(Records contained in a dataset)
• • • • • • •
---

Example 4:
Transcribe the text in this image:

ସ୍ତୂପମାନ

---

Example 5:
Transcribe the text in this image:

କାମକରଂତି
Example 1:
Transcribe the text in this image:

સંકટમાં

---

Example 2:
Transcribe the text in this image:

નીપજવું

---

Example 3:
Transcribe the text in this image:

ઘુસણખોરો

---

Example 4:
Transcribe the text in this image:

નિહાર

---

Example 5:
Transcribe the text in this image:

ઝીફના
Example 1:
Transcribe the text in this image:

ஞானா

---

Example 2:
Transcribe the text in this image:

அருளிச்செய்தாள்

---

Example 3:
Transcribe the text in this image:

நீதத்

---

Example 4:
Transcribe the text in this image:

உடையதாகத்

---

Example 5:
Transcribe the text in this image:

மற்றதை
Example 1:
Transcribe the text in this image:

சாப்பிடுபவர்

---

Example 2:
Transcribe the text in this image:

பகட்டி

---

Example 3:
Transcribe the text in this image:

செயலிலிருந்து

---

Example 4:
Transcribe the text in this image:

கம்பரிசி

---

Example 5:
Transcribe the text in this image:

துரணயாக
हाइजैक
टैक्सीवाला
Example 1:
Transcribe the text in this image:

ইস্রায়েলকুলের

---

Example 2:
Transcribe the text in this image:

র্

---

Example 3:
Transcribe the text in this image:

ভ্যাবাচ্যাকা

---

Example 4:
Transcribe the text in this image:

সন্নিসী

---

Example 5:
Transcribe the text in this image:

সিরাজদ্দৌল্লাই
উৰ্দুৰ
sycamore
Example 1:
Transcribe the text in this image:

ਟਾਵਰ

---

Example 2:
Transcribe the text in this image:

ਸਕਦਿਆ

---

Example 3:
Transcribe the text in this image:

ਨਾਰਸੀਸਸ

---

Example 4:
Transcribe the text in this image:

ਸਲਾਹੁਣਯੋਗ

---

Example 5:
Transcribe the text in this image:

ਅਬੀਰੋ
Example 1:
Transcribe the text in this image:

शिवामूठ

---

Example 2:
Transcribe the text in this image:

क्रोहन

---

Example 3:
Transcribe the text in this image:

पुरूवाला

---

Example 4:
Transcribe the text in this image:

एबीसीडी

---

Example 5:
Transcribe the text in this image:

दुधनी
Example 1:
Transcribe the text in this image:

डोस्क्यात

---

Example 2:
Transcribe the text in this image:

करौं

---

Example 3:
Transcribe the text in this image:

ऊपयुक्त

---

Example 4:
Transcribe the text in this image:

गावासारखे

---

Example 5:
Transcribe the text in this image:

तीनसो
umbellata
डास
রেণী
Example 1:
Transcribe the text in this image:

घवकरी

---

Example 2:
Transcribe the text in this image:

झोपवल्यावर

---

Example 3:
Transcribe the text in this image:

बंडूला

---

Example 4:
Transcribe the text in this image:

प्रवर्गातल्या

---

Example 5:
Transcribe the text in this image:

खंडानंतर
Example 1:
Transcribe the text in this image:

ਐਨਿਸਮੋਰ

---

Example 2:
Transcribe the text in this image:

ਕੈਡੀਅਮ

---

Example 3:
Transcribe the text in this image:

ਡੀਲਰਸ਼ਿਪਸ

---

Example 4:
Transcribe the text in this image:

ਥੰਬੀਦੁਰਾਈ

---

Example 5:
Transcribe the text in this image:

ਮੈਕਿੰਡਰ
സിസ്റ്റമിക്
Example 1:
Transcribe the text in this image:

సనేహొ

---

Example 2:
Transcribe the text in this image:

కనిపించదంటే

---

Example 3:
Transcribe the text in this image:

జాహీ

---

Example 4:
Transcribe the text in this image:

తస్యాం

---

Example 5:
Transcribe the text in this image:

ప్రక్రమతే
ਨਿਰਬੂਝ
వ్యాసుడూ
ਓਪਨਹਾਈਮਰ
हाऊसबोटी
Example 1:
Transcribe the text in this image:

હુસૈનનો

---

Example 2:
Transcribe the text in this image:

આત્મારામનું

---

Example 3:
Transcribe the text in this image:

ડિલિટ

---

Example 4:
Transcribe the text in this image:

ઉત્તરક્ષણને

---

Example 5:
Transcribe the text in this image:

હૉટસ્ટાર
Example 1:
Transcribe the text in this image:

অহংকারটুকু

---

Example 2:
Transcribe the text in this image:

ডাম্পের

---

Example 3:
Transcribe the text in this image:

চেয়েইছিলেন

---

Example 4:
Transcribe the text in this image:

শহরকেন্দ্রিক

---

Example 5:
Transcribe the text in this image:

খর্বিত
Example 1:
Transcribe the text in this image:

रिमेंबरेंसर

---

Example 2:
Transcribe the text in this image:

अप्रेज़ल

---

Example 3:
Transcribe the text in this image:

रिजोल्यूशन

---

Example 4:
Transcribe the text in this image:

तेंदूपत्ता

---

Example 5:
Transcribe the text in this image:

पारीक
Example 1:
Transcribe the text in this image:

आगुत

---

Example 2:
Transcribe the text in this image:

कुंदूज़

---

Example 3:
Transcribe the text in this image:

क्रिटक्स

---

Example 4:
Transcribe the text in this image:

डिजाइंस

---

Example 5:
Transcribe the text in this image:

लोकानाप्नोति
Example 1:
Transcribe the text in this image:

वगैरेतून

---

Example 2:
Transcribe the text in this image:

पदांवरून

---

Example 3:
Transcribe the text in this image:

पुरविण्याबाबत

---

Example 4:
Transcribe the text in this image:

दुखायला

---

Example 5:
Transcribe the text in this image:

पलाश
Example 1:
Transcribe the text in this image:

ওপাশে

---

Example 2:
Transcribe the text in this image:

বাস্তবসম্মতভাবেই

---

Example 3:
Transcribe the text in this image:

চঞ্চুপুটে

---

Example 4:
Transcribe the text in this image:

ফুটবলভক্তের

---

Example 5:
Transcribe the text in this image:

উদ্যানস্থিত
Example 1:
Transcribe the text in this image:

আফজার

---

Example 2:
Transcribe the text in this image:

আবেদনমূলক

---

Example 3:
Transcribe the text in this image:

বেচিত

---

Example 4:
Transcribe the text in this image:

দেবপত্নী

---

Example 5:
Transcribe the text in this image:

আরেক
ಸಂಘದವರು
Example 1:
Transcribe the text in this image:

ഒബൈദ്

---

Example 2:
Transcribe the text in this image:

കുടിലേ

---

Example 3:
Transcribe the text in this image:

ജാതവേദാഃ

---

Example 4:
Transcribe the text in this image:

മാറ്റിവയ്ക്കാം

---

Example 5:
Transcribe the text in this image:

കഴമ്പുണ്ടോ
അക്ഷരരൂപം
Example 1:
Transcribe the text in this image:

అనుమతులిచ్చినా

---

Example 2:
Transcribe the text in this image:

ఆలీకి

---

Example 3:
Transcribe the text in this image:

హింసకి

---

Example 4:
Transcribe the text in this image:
• • • • • • •
Exercise >>
Exact copy required. Retype all of the entries word for word.

Exercise answer >>
---

Example 4:
Transcribe the text in this image:

ସ୍ତୂପମାନ

---

Example 5:
Transcribe the text in this image:

କାମକରଂତି
Example 1:
Transcribe the text in this image:

સંકટમાં

---

Example 2:
Transcribe the text in this image:

નીપજવું

---

Example 3:
Transcribe the text in this image:

ઘુસણખોરો

---

Example 4:
Transcribe the text in this image:

નિહાર

---

Example 5:
Transcribe the text in this image:

ઝીફના
Example 1:
Transcribe the text in this image:

ஞானா

---

Example 2:
Transcribe the text in this image:

அருளிச்செய்தாள்

---

Example 3:
Transcribe the text in this image:

நீதத்

---

Example 4:
Transcribe the text in this image:

உடையதாகத்

---

Example 5:
Transcribe the text in this image:

மற்றதை
Example 1:
Transcribe the text in this image:

சாப்பிடுபவர்

---

Example 2:
Transcribe the text in this image:

பகட்டி

---

Example 3:
Transcribe the text in this image:

செயலிலிருந்து

---

Example 4:
Transcribe the text in this image:

கம்பரிசி

---

Example 5:
Transcribe the text in this image:

துரணயாக
हाइजैक
टैक्सीवाला
Example 1:
Transcribe the text in this image:

ইস্রায়েলকুলের

---

Example 2:
Transcribe the text in this image:

র্

---

Example 3:
Transcribe the text in this image:

ভ্যাবাচ্যাকা

---

Example 4:
Transcribe the text in this image:

সন্নিসী

---

Example 5:
Transcribe the text in this image:

সিরাজদ্দৌল্লাই
উৰ্দুৰ
sycamore
Example 1:
Transcribe the text in this image:

ਟਾਵਰ

---

Example 2:
Transcribe the text in this image:

ਸਕਦਿਆ

---

Example 3:
Transcribe the text in this image:

ਨਾਰਸੀਸਸ

---

Example 4:
Transcribe the text in this image:

ਸਲਾਹੁਣਯੋਗ

---

Example 5:
Transcribe the text in this image:

ਅਬੀਰੋ
Example 1:
Transcribe the text in this image:

शिवामूठ

---

Example 2:
Transcribe the text in this image:

क्रोहन

---

Example 3:
Transcribe the text in this image:

पुरूवाला

---

Example 4:
Transcribe the text in this image:

एबीसीडी

---

Example 5:
Transcribe the text in this image:

दुधनी
Example 1:
Transcribe the text in this image:

डोस्क्यात

---

Example 2:
Transcribe the text in this image:

करौं

---

Example 3:
Transcribe the text in this image:

ऊपयुक्त

---

Example 4:
Transcribe the text in this image:

गावासारखे

---

Example 5:
Transcribe the text in this image:

तीनसो
umbellata
डास
রেণী
Example 1:
Transcribe the text in this image:

घवकरी

---

Example 2:
Transcribe the text in this image:

झोपवल्यावर

---

Example 3:
Transcribe the text in this image:

बंडूला

---

Example 4:
Transcribe the text in this image:

प्रवर्गातल्या

---

Example 5:
Transcribe the text in this image:

खंडानंतर
Example 1:
Transcribe the text in this image:

ਐਨਿਸਮੋਰ

---

Example 2:
Transcribe the text in this image:

ਕੈਡੀਅਮ

---

Example 3:
Transcribe the text in this image:

ਡੀਲਰਸ਼ਿਪਸ

---

Example 4:
Transcribe the text in this image:

ਥੰਬੀਦੁਰਾਈ

---

Example 5:
Transcribe the text in this image:

ਮੈਕਿੰਡਰ
സിസ്റ്റമിക്
Example 1:
Transcribe the text in this image:

సనేహొ

---

Example 2:
Transcribe the text in this image:

కనిపించదంటే

---

Example 3:
Transcribe the text in this image:

జాహీ

---

Example 4:
Transcribe the text in this image:

తస్యాం

---

Example 5:
Transcribe the text in this image:

ప్రక్రమతే
ਨਿਰਬੂਝ
వ్యాసుడూ
ਓਪਨਹਾਈਮਰ
हाऊसबोटी
Example 1:
Transcribe the text in this image:

હુસૈનનો

---

Example 2:
Transcribe the text in this image:

આત્મારામનું

---

Example 3:
Transcribe the text in this image:

ડિલિટ

---

Example 4:
Transcribe the text in this image:

ઉત્તરક્ષણને

---

Example 5:
Transcribe the text in this image:

હૉટસ્ટાર
Example 1:
Transcribe the text in this image:

অহংকারটুকু

---

Example 2:
Transcribe the text in this image:

ডাম্পের

---

Example 3:
Transcribe the text in this image:

চেয়েইছিলেন

---

Example 4:
Transcribe the text in this image:

শহরকেন্দ্রিক

---

Example 5:
Transcribe the text in this image:

খর্বিত
Example 1:
Transcribe the text in this image:

रिमेंबरेंसर

---

Example 2:
Transcribe the text in this image:

अप्रेज़ल

---

Example 3:
Transcribe the text in this image:

रिजोल्यूशन

---

Example 4:
Transcribe the text in this image:

तेंदूपत्ता

---

Example 5:
Transcribe the text in this image:

पारीक
Example 1:
Transcribe the text in this image:

आगुत

---

Example 2:
Transcribe the text in this image:

कुंदूज़

---

Example 3:
Transcribe the text in this image:

क्रिटक्स

---

Example 4:
Transcribe the text in this image:

डिजाइंस

---

Example 5:
Transcribe the text in this image:

लोकानाप्नोति
Example 1:
Transcribe the text in this image:

वगैरेतून

---

Example 2:
Transcribe the text in this image:

पदांवरून

---

Example 3:
Transcribe the text in this image:

पुरविण्याबाबत

---

Example 4:
Transcribe the text in this image:

दुखायला

---

Example 5:
Transcribe the text in this image:

पलाश
Example 1:
Transcribe the text in this image:

ওপাশে

---

Example 2:
Transcribe the text in this image:

বাস্তবসম্মতভাবেই

---

Example 3:
Transcribe the text in this image:

চঞ্চুপুটে

---

Example 4:
Transcribe the text in this image:

ফুটবলভক্তের

---

Example 5:
Transcribe the text in this image:

উদ্যানস্থিত
Example 1:
Transcribe the text in this image:

আফজার

---

Example 2:
Transcribe the text in this image:

আবেদনমূলক

---

Example 3:
Transcribe the text in this image:

বেচিত

---

Example 4:
Transcribe the text in this image:

দেবপত্নী

---

Example 5:
Transcribe the text in this image:

আরেক
ಸಂಘದವರು
Example 1:
Transcribe the text in this image:

ഒബൈദ്

---

Example 2:
Transcribe the text in this image:

കുടിലേ

---

Example 3:
Transcribe the text in this image:

ജാതവേദാഃ

---

Example 4:
Transcribe the text in this image:

മാറ്റിവയ്ക്കാം

---

Example 5:
Transcribe the text in this image:

കഴമ്പുണ്ടോ
അക്ഷരരൂപം
Example 1:
Transcribe the text in this image:

అనుమతులిచ్చినా

---

Example 2:
Transcribe the text in this image:

ఆలీకి

---

Example 3:
Transcribe the text in this image:

హింసకి

---

Example 4:
Transcribe the text in this image:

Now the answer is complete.